Exercise details: Set each entry down verbatim, omitting images.

Items from a data source:
■ ■ ■ ■ ■ ■ ■
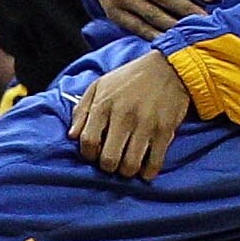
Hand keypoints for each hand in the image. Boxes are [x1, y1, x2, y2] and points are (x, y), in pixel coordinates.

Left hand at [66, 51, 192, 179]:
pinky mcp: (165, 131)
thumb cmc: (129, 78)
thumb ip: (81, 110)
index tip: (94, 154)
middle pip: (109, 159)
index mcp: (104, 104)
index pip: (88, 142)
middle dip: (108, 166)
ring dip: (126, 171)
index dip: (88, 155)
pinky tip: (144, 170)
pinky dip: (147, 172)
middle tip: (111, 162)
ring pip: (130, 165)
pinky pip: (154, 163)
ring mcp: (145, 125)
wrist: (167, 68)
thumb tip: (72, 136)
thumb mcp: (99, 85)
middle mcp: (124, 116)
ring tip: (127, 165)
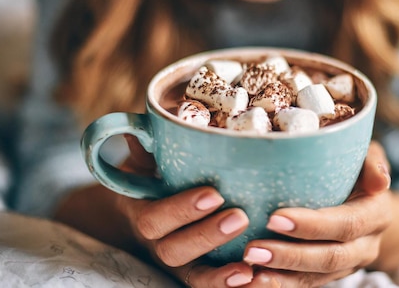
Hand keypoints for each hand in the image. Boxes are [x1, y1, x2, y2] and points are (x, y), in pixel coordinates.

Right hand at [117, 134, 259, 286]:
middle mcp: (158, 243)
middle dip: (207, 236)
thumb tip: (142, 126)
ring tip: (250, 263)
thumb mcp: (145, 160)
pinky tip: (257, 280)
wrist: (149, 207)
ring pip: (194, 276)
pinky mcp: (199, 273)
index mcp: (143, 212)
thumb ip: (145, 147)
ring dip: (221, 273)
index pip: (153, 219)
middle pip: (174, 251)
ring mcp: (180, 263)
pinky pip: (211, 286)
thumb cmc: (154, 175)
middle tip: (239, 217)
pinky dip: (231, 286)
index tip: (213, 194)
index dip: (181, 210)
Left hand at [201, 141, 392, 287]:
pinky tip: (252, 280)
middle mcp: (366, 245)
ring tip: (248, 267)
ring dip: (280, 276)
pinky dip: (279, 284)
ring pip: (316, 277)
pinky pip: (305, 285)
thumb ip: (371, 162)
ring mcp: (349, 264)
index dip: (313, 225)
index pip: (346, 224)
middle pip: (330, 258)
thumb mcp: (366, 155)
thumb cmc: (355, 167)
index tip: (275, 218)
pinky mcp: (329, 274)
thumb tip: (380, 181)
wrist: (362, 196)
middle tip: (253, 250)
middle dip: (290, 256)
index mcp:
■ ■ ■ ■ ■ ■ ■
Response to the exercise:
Hand keypoints for each hand in the image. Boxes are [x1, y1, x2, y2] and points are (x, y), in pixel coordinates.

Left hand at [66, 51, 192, 179]:
pinky mcp: (165, 131)
thumb cmc: (129, 78)
thumb ip: (81, 110)
index tip: (94, 154)
middle pip: (109, 159)
index mcp: (104, 104)
index pip: (88, 142)
middle dip: (108, 166)
ring dip: (126, 171)
index dip: (88, 155)
pinky tip: (144, 170)
pinky dip: (147, 172)
middle tip: (111, 162)
ring pip: (130, 165)
pinky pip: (154, 163)
ring mcp: (145, 125)
wrist: (167, 68)
thumb tip: (72, 136)
thumb mcp: (99, 85)
middle mcp: (124, 116)
ring tip: (127, 165)
Hand keypoints for each hand in the image. Boxes are [x1, y1, x2, y2] and points are (x, y), in pixel coordinates.

Right hand at [117, 134, 259, 286]:
middle mcp: (158, 243)
middle dip: (207, 236)
thumb tip: (142, 126)
ring tip: (250, 263)
thumb mcp: (145, 160)
pinky tip: (257, 280)
wrist: (149, 207)
ring pip: (194, 276)
pinky mcp: (199, 273)
index mcp: (143, 212)
thumb ip: (145, 147)
ring dip: (221, 273)
index pip: (153, 219)
middle pip: (174, 251)
ring mcp: (180, 263)
pinky pip: (211, 286)
thumb cmc: (154, 175)
middle tip: (239, 217)
pinky dip: (231, 286)
index tip: (213, 194)
index dip: (181, 210)
Left hand at [201, 141, 392, 287]:
pinky tip: (252, 280)
middle mcp: (366, 245)
ring tip: (248, 267)
ring dip: (280, 276)
pinky dip: (279, 284)
ring pip: (316, 277)
pinky pip: (305, 285)
thumb ip: (371, 162)
ring mcp: (349, 264)
index dip: (313, 225)
index pip: (346, 224)
middle pip: (330, 258)
thumb mcp: (366, 155)
thumb cmc: (355, 167)
index tip: (275, 218)
pinky mcp: (329, 274)
thumb tip: (380, 181)
wrist: (362, 196)
middle tip: (253, 250)
middle dip: (290, 256)
index mcp:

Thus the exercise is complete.